**Document text**

□ □ □ □ □

Speed Read

  • An inclusion and diversity census helps employers tailor people programs and infrastructure requirements to the needs of staff, as well as identify if the workforce profile aligns with the company customer profile
  • Demographic information usually sought in a census includes gender, age group, ethnic/cultural identity, disability, language spoken, caring responsibilities, and if an employee considers themselves to be part of the LGBTI community
  • A census also gives a window into the level of belonging and engagement felt by employees. Questions usually go beyond demography and identity to include perceptions about their experience of the organisational culture

Many companies find it useful to conduct an inclusion and diversity census to understand the demographic profile of employees, and level of inclusion experienced in the workplace. Census results are a valuable input to your diversity and inclusion strategies, and considered leading practice by the Workplace Gender Equality Agency (WGEA).

Key Benefits Of Conducting A Census

Inclusion and diversity census’s are valuable for a range of different reasons. For one, it helps employers tailor their people programs and infrastructure requirements to meet the needs of staff. A census can help determine if accessibility requirements and religious needs of employees, for example, are met through office facilities or not. Understanding the preferred flexibility arrangements of team members plays a role in office and organisational design (think issues such as hot desking or agile working teams).

Secondly, a diversity census helps to identify if your workforce profile aligns with the company customer profile. Many companies set out to represent the local communities in which they operate, so knowing the demographic make-up of the workforce is an obvious starting point.

Thirdly, an inclusion and diversity census can give a window into the level of belonging and engagement felt by groups of employees. Questions usually go beyond demography and identity to include perceptions about their experience of the culture. This can also help show whether underrepresented groups have differing experiences within the workplace.

As an employer, if you’re committed to creating a workplace culture that respects, values and utilises the contributions of people from different backgrounds, experiences and perspectives, a census helps you understand and anticipate current and future workforce needs.

Census Guidelines

When designing your inclusion and diversity census, there’s a few guidelines to help ensure it’s shaped sensitively and taken seriously. Stating the census is optional, while also stating that you strongly encourage all employees to participate, is one. It’s critical that answers are confidential and anonymous, and data is aggregated for the purposes stated (for example, better understanding and anticipation of employee needs).

It’s important that the survey is designed so that it can be accessed by everyone, including employees, for example, who use assistive technology. And while it might be obvious, it’s important to include the name of a contact person if an employee has any questions while completing the census. Leaving room for qualitative comments at the end of the census also gives an opportunity for employees to share additional feedback. To maximise participation, some employers choose to donate a dollar amount for every completed response to a charity that aligns with the company’s corporate social responsibility objectives.

Sample Questions To Include In Your Census

Below are some qualitative questions that often included in an inclusion and diversity census. Employees are usually asked to rate their level of agreement with the following statements, with one being strongly disagree and five being strongly agree.

□ □ □ □ □

**Information provided**
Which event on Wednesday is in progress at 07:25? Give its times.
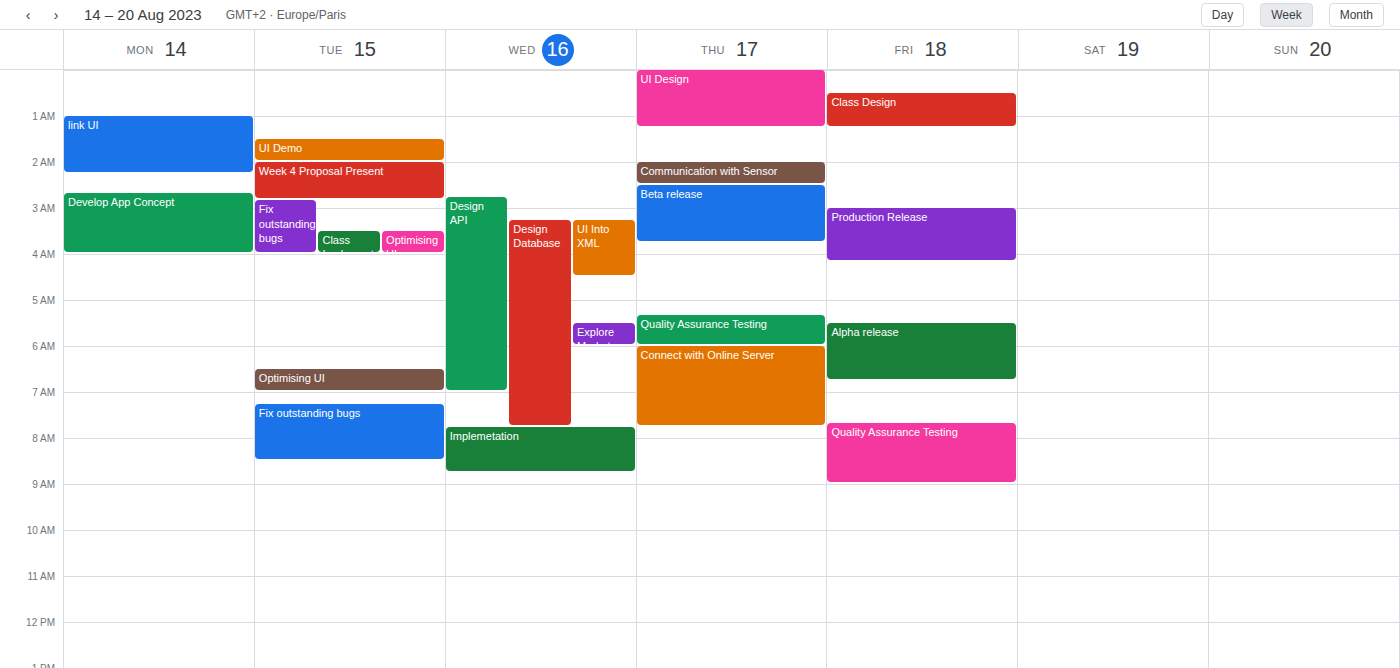
"Design Database", 03:15 to 07:45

□ □ □ □ □

Please answer from the article on inclusion and diversity censuses: what do some employers do to maximize participation?

They donate a dollar amount for every completed response to a charity that aligns with the company's corporate social responsibility objectives.